A Maine Coon cat studied the huskies from a safe distance. The dogs saw it and barked furiously. The cat, perhaps a coward but for sure not a fool, decided somewhere else was a good place to be and departed thither at high speed. Dick Barber seemed as bemused by it as he was by the descent of the media. “You would?” he said. “Are you sure?”

“Would we have come all this way if we weren’t?” she returned. All this way was a couple of hours’ drive up from Portland in good weather. Not much of that since the eruption, and Guilford was indeed a long way from the rest of the world.

“Who knows?” Barber said. “But if he wants to talk to you, I won’t try to stop him. Just remember, you brought it on yourselves. Why don’t you come into my parlor? I’m not even a spider.” He didn’t say anything about whether Marie Fabianski was a fly.

A fire burned in the fireplace there. That meant it wasn’t frigid: it was just cold. And just cold, in the middle of a post-eruption winter, felt wonderful to Rob.

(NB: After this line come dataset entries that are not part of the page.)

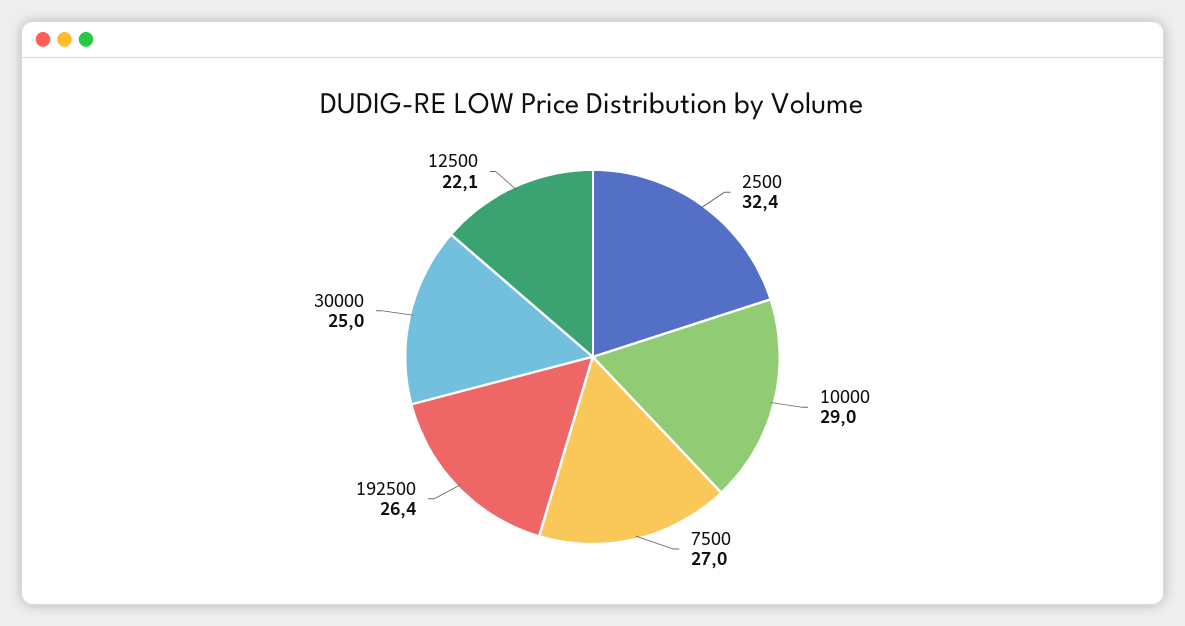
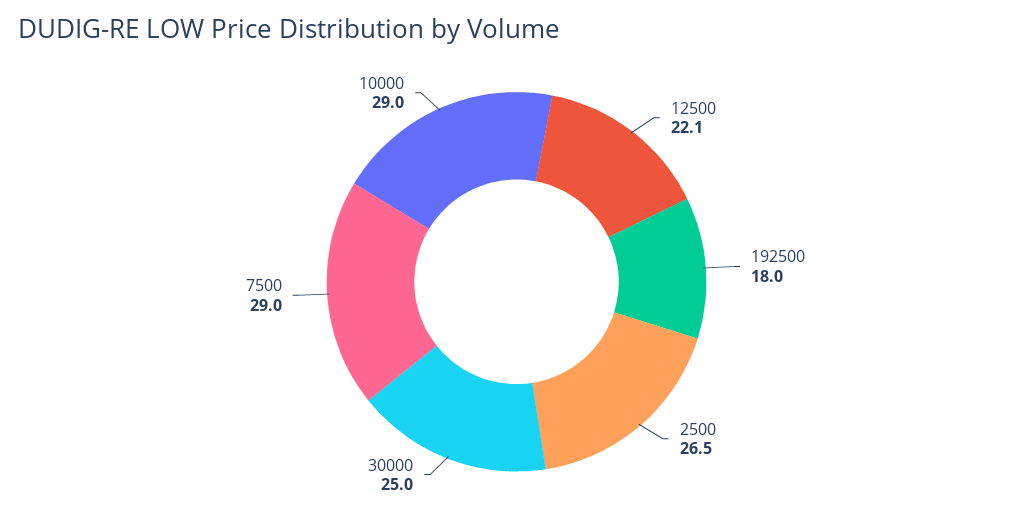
2500: 32.4 -> 26.5
7500: 27 -> 29
192500: 26.4 -> 18

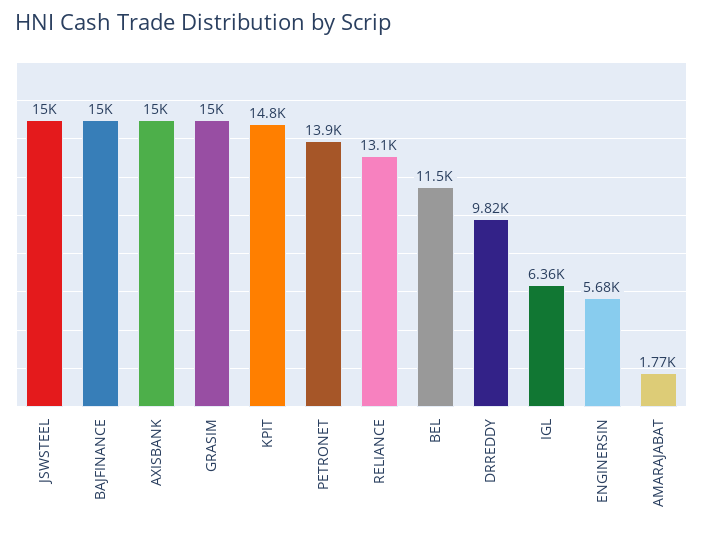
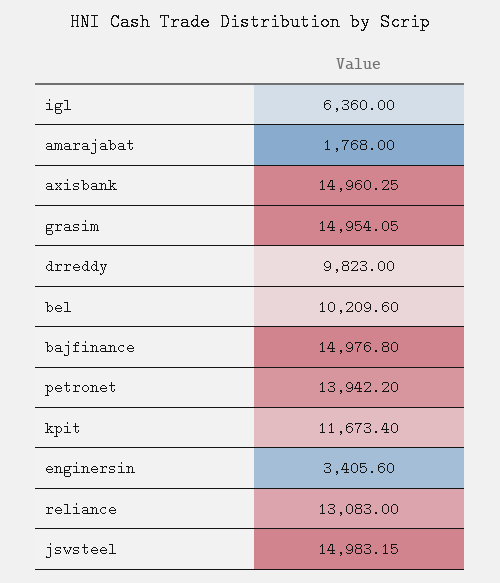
KPIT: 14800 -> 11673.4
BEL: 11500 -> 10209.6
ENGINERSIN: 5680 -> 3405.6

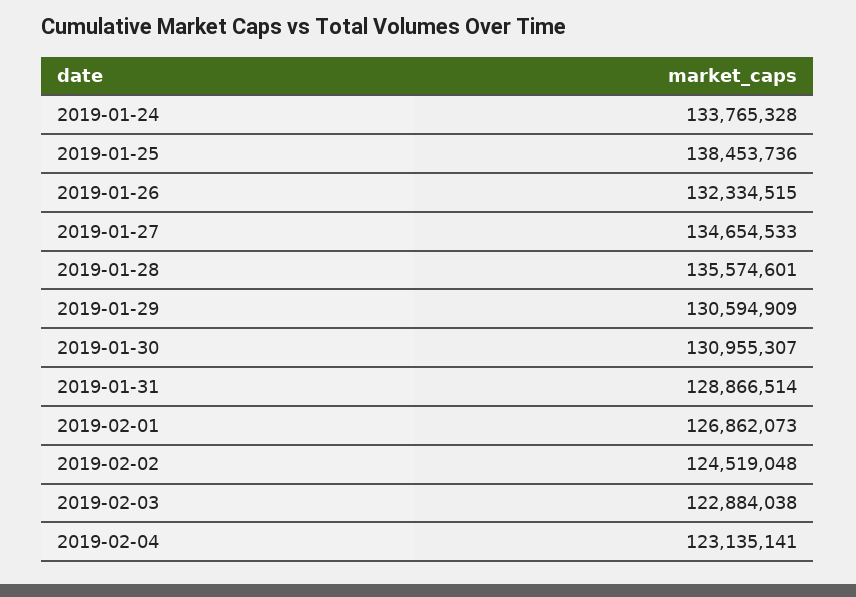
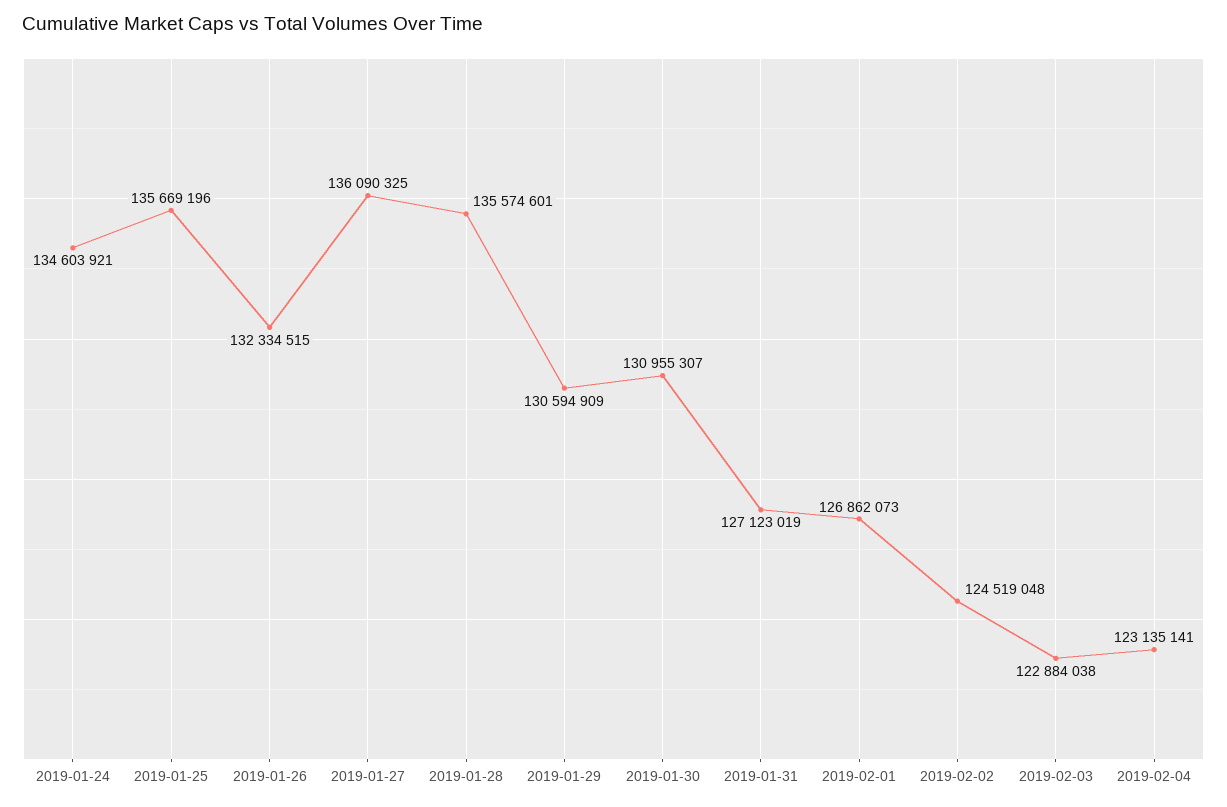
2019-01-24: 133765328 -> 134603921
2019-01-25: 138453736 -> 135669196
2019-01-27: 134654533 -> 136090325
2019-01-31: 128866514 -> 127123019

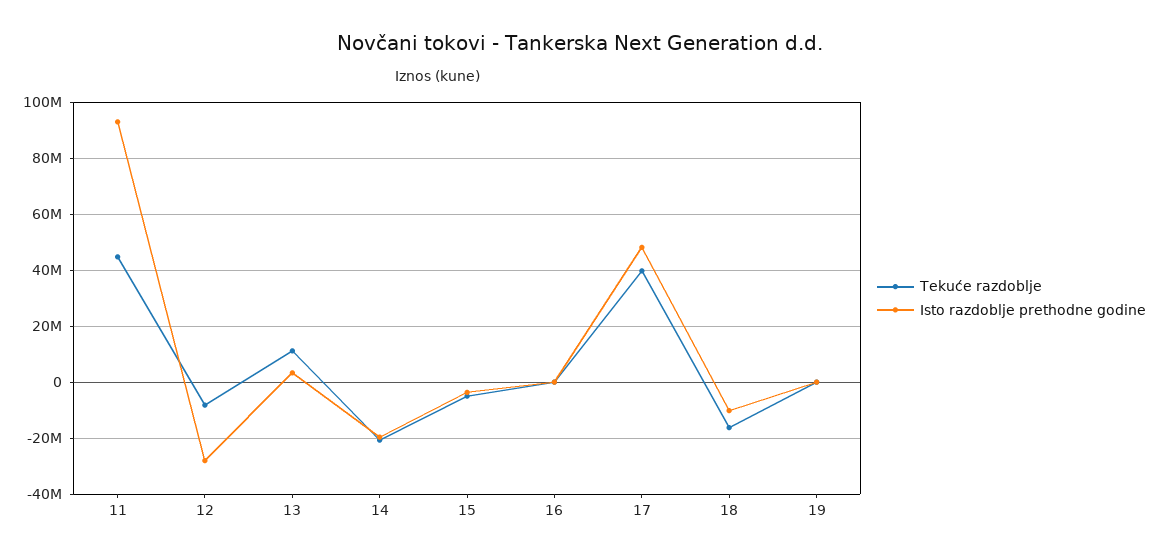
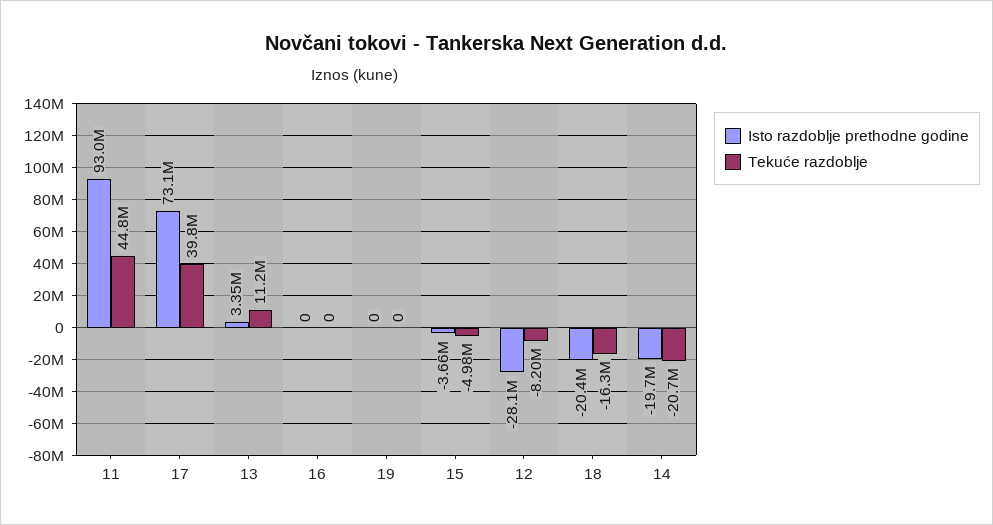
Isto razdoblje prethodne godine, 17: 47500000 -> 73100000
Isto razdoblje prethodne godine, 18: -10000000 -> -20400000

While the cameraman photographed the room and set up his tripod and some battery-powered lights across from the couch, Barber whispered, “You went out after moose.”

“Yeah, well, this is what I found,” Rob said defensively. “Or I mean, they found me.”

Jim Farrell swept into the parlor. He was elegant in his trademark fedora and a dark gray topcoat that remained dapper even if it showed it hadn’t been new for a while. Not much clothing north and west of the Interstate had been new any time lately.

“An invasion by the Fourth Estate!” he boomed in his resonant baritone. “How quaint! How outdated!”

He didn’t faze Marie Fabianski. She must have got a double dose of the antisarcasm serum. Before long, they sat side by side on the couch. The lights went on. So did the little red LED on the camera. “I’m CNN correspondent Marie Fabianski, speaking to you from the Trebor Mansion Inn in Guilford, Maine. With me is retired Professor James Farrell, who some call the de facto dictator of half the state of Maine.”

Whom , dear. Whom some call the de facto dictator,” Farrell said genially.

“I didn’t think you were an English professor,” she retorted.

“I wasn’t. But I do prize accuracy-which is more than a lot of people and organizations can claim these days.” Farrell named no names. He didn’t even name any initials. The jab went home even so.